Adam’s latest “The Championship Corner” column.
Only 45 minutes before kick off in Blackburn’s EFL Cup second round game with Crewe on Tuesday night and the scene was dispiriting.
Ticket prices were reduced to £12 with children priced at only £2, yet interest was scarce and the walkway around the stadium resembled a ghost town.
Business didn’t really pick up at kick-off either with a total of 3,448 fans clustered out in a stadium that seats 31,367, leaving oceans of empty blue seats.
It was the anger felt towards the club’s owners Venky’s that was coming home to roost, with apathy beginning to grow at the drastic decline that set in when the Indian poultry suppliers gained control back in 2010.
Only six times have the owners been to watch the club in the six years in which they have taken Rovers from a mid-table Premier League club to bottom of the Championship, from £20 million in the red to debts of over £100 million.
Venky’s haemorrhaging of money saw Blackburn placed under a year-long transfer embargo in January 2014, but since having the ban lifted they have not invested.
Rovers, now under the guidance of former Burnley boss Owen Coyle, have had to rely on free transfers and loans over the past two years while Venky’s have sold off the family silver.
Grant Hanley, Jordan Rhodes, Tom Cairney and Rudy Gestede have departed for significant fees in recent seasons but to Venky’s they were merely assets ready to be stripped.
It has left Coyle, on Tuesday evening’s evidence, with a lacklustre squad who will now be without Shane Duffy who has moved on to Brighton.
After scoring three own goals in the space of four days last week, two coming in the trip to Cardiff where the Irishman was also sent-off, Duffy signed off with the extra-time winner against Crewe and it brings to an end a sorry saga resulting from Venky’s inexplicable failure to offer the defender a new deal until the final year of his current contract.
He, along with winger Ben Marshall who started the midweek game with his former club Crewe on the bench, has rejected a new deal and though Coyle may still salvage a small return from Duffy, it is hard to identify the next potential sale.
Coming into the game having took one point from their opening four games, nobody stood out in a shoddy display against Crewe that was strewn with error and slack defending.
Crewe, who went 0-2 up and had ample chances to kill the game at 1-2, are just beginning to rediscover their feet in League Two after a dreadful relegation campaign but looked, as manager Steve Davis said afterwards, every inch the equal of opposition supposedly two leagues above them.
Davis believes that Coyle will eventually turn Rovers’ fortunes around, having been mightily close to registering his first win in charge in the 2-2 draw with Burton last week, but the Scot will have to improve a woeful lack of fitness if he is to do it.

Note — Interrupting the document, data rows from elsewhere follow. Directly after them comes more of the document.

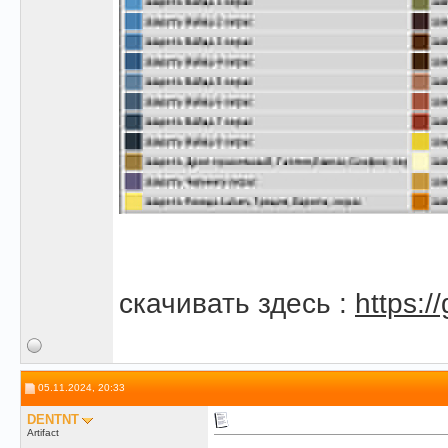
скачивать здесь :
https:/
05.11.2024, 20:33
DENTNT
Artifact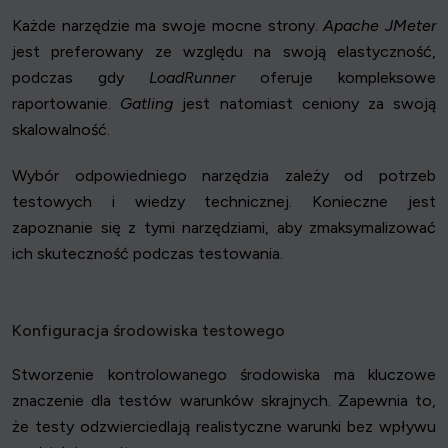
Każde narzędzie ma swoje mocne strony.
Apache JMeter
jest preferowany ze względu na swoją elastyczność,
podczas gdy
LoadRunner
oferuje kompleksowe
raportowanie.
Gatling
jest natomiast ceniony za swoją
skalowalność.
Wybór odpowiedniego narzędzia zależy od potrzeb
testowych i wiedzy technicznej. Konieczne jest
zapoznanie się z tymi narzędziami, aby zmaksymalizować
ich skuteczność podczas testowania.
Konfiguracja środowiska testowego
Stworzenie kontrolowanego środowiska ma kluczowe
znaczenie dla testów warunków skrajnych. Zapewnia to,
że testy odzwierciedlają realistyczne warunki bez wpływu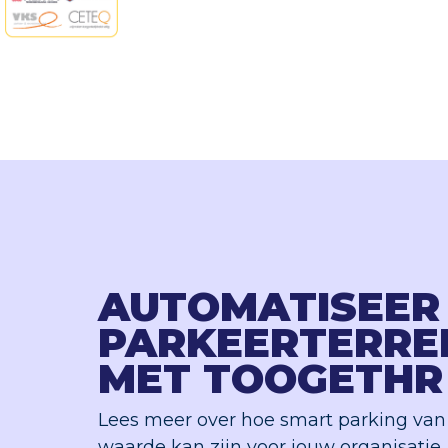
AUTOMATISEER 
PARKEERTERRE
MET TOOGETHR
Lees meer over hoe smart parking va
waarde kan zijn voor jouw organisatie.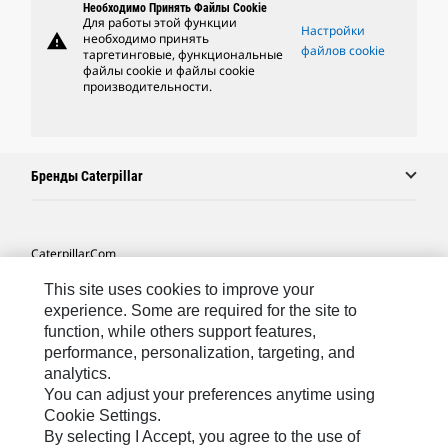
Необходимо Принять Файлы Cookie
Для работы этой функции
Настройки
warning
необходимо принять
файлов cookie
таргетинговые, функциональные
файлы cookie и файлы cookie
производительности.
Бренды Caterpillar
Caterpillar.com
Связаться С Caterpillar
This site uses cookies to improve your
experience. Some are required for the site to
Карта Сайта
function, while others support features,
performance, personalization, targeting, and
Cookie Settings
analytics.
Юридическая Информация
You can adjust your preferences anytime using
Cookie Settings.
Конфиденциальность Личных Данных
By selecting I Accept, you agree to the use of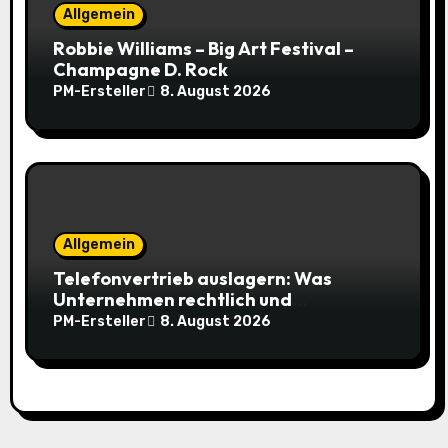
n
Allgemein
Robbie Williams – Big Art Festival –
Champagne D. Rock
PM-Ersteller
8. August 2026
Allgemein
Telefonvertrieb auslagern: Was
Unternehmen rechtlich und
organisatorisch beachten müssen
PM-Ersteller
8. August 2026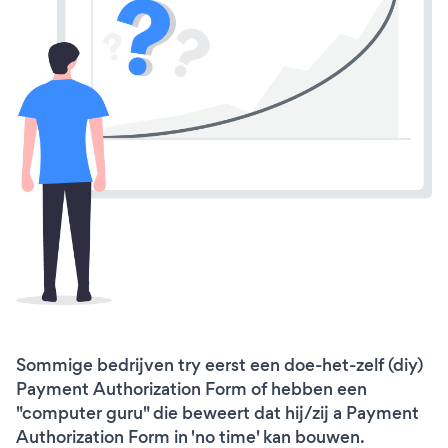
Sommige bedrijven try eerst een doe-het-zelf (diy)
Payment Authorization Form of hebben een
"computer guru" die beweert dat hij/zij a Payment
Authorization Form in 'no time' kan bouwen.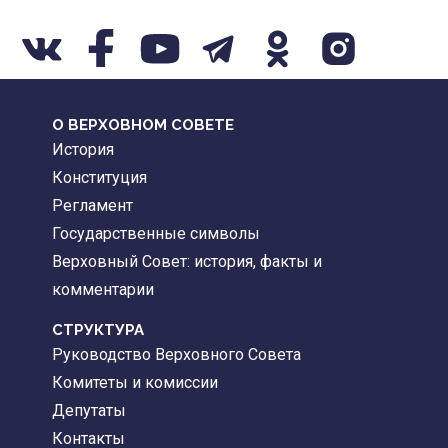
О ВЕРХОВНОМ СОВЕТЕ
История
Конституция
Регламент
Государственные символы
Верховный Совет: история, факты и
комментарии
CТРУКТУРА
Руководство Верховного Совета
Комитеты и комиссии
Депутаты
Контакты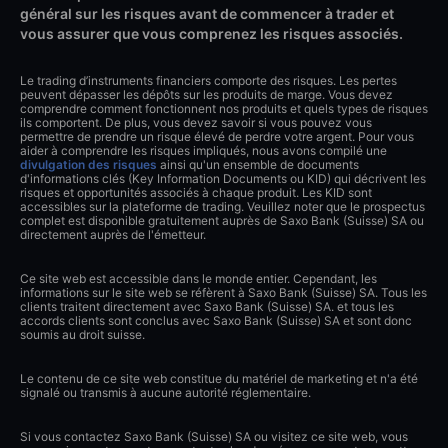
général sur les risques avant de commencer à trader et
vous assurer que vous comprenez les risques associés.
Le trading d’instruments financiers comporte des risques. Les pertes
peuvent dépasser les dépôts sur les produits de marge. Vous devez
comprendre comment fonctionnent nos produits et quels types de risques
ils comportent. De plus, vous devez savoir si vous pouvez vous
permettre de prendre un risque élevé de perdre votre argent. Pour vous
aider à comprendre les risques impliqués, nous avons compilé une
divulgation des risques
ainsi qu'un ensemble de documents
d'informations clés (Key Information Documents ou KID) qui décrivent les
risques et opportunités associés à chaque produit. Les KID sont
accessibles sur la plateforme de trading. Veuillez noter que le prospectus
complet est disponible gratuitement auprès de Saxo Bank (Suisse) SA ou
directement auprès de l'émetteur.
Ce site web est accessible dans le monde entier. Cependant, les
informations sur le site web se réfèrent à Saxo Bank (Suisse) SA. Tous les
clients traitent directement avec Saxo Bank (Suisse) SA. et tous les
accords clients sont conclus avec Saxo Bank (Suisse) SA et sont donc
soumis au droit suisse.
Le contenu de ce site web constitue du matériel de marketing et n'a été
signalé ou transmis à aucune autorité réglementaire.
Si vous contactez Saxo Bank (Suisse) SA ou visitez ce site web, vous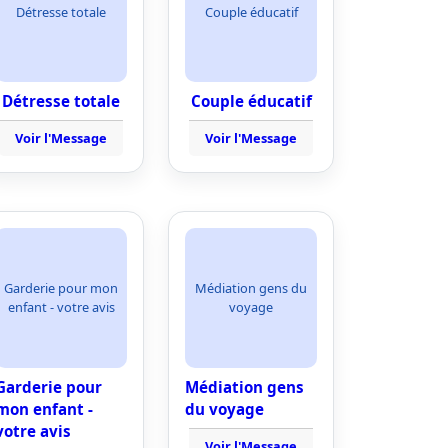
Détresse totale
Couple éducatif
Détresse totale
Couple éducatif
Voir l'Message
Voir l'Message
Garderie pour mon
Médiation gens du
enfant - votre avis
voyage
Garderie pour
Médiation gens
mon enfant -
du voyage
votre avis
Voir l'Message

Centre-midfielders Hope Akpan and Jack Byrne look ill-suited to a 4-4-2 as they were overran by Crewe’s crisp passing and movement, while a defence that could not deal with Chris Dagnall and Alex Kiwomya is in desperate need of organisation.
A distracted Duffy partnered Scott Wharton, the 18 year old who only made his debut on Saturday, on Tuesday and they appeared distinctly short of nous and leadership.
Wes Brown, who has trained with Blackburn all summer, may solve those defensive issues; if the owners can search down the back of the sofa to form a contract offer, that is.
Still, there were positives for Blackburn to take as they seek a first league win. Anthony Stokes and the on-loan Sam Gallagher were lively and aggressive in attack, feeding on the service from wingers Liam Feeney and Craig Conway, also impressive in the draw with Burton as he hit a cracking opener, which remained dangerous throughout.
The quality of set-pieces was constantly outstanding and Coyle was right to praise the character of his team for fighting back to take an eventual 4-3 win in extra-time.
It was a tough night that at times threatened mutiny, but Coyle will be relieved to make round three carrying on some optimism from the victory for his troubled squad.
It is just regrettable that, with so many fans alienated past the point of return, the amount of people watching his team progress will be scarce, regardless of how much their owners reduce the admission prices.